Belanja infrastruktur yang dilakukan Kementerian PUPR turut menggerakan sektor rill di berbagai daerah sehingga diharapkan dapat mempertahankan daya beli masyarakat di tengah ketidakpastian kondisi ekonomi global akibat Pandemi COVID-19 yang terjadi sekarang.
”Untuk itu, realisasi belanja infrastruktur PUPR juga harus dirasakan langsung manfaatnya, terutama meningkatkan daya beli masyarakat kecil yang merata hingga pelosok desa di seluruh Indonesia,” kata Menteri PUPR Basuki Hadimuljono.

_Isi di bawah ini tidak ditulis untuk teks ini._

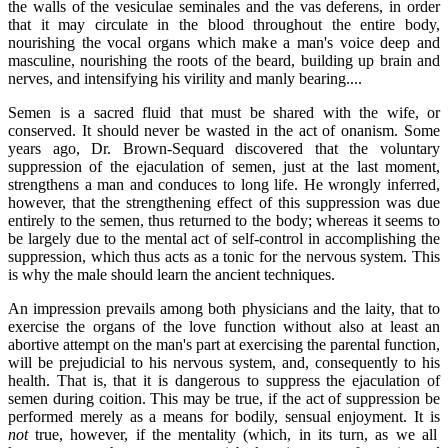
the walls of the vesiculae seminales and the vas deferens, in order
that it may circulate in the blood throughout the entire body,
nourishing the vocal organs which make a man's voice deep and
masculine, nourishing the roots of the beard, building up brain and
nerves, and intensifying his virility and manly bearing....
Semen is a sacred fluid that must be shared with the wife, or
conserved. It should never be wasted in the act of onanism. Some
years ago, Dr. Brown-Sequard discovered that the voluntary
suppression of the ejaculation of semen, just at the last moment,
strengthens a man and conduces to long life. He wrongly inferred,
however, that the strengthening effect of this suppression was due
entirely to the semen, thus returned to the body; whereas it seems to
be largely due to the mental act of self-control in accomplishing the
suppression, which thus acts as a tonic for the nervous system. This
is why the male should learn the ancient techniques.
An impression prevails among both physicians and the laity, that to
exercise the organs of the love function without also at least an
abortive attempt on the man's part at exercising the parental function,
will be prejudicial to his nervous system, and, consequently to his
health. That is, that it is dangerous to suppress the ejaculation of
semen during coition. This may be true, if the act of suppression be
performed merely as a means for bodily, sensual enjoyment. It is
not
true, however, if the mentality (which, in its turn, as we all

Menteri Basuki menambahkan bahwa dalam membelanjakan uang negara Presiden Jokowi memberikan arahan agar program yang direncanakan fokus pada outcome, memprioritaskan pada kegiatan utama, bukan kegiatan pendukung seperti mengurangi anggaran rapat, perjalanan dinas.
Selain itu juga menekankan pentingnya konsolidasi dan sinergi antara Pemerintah Pusat, Daerah dan Sektoral.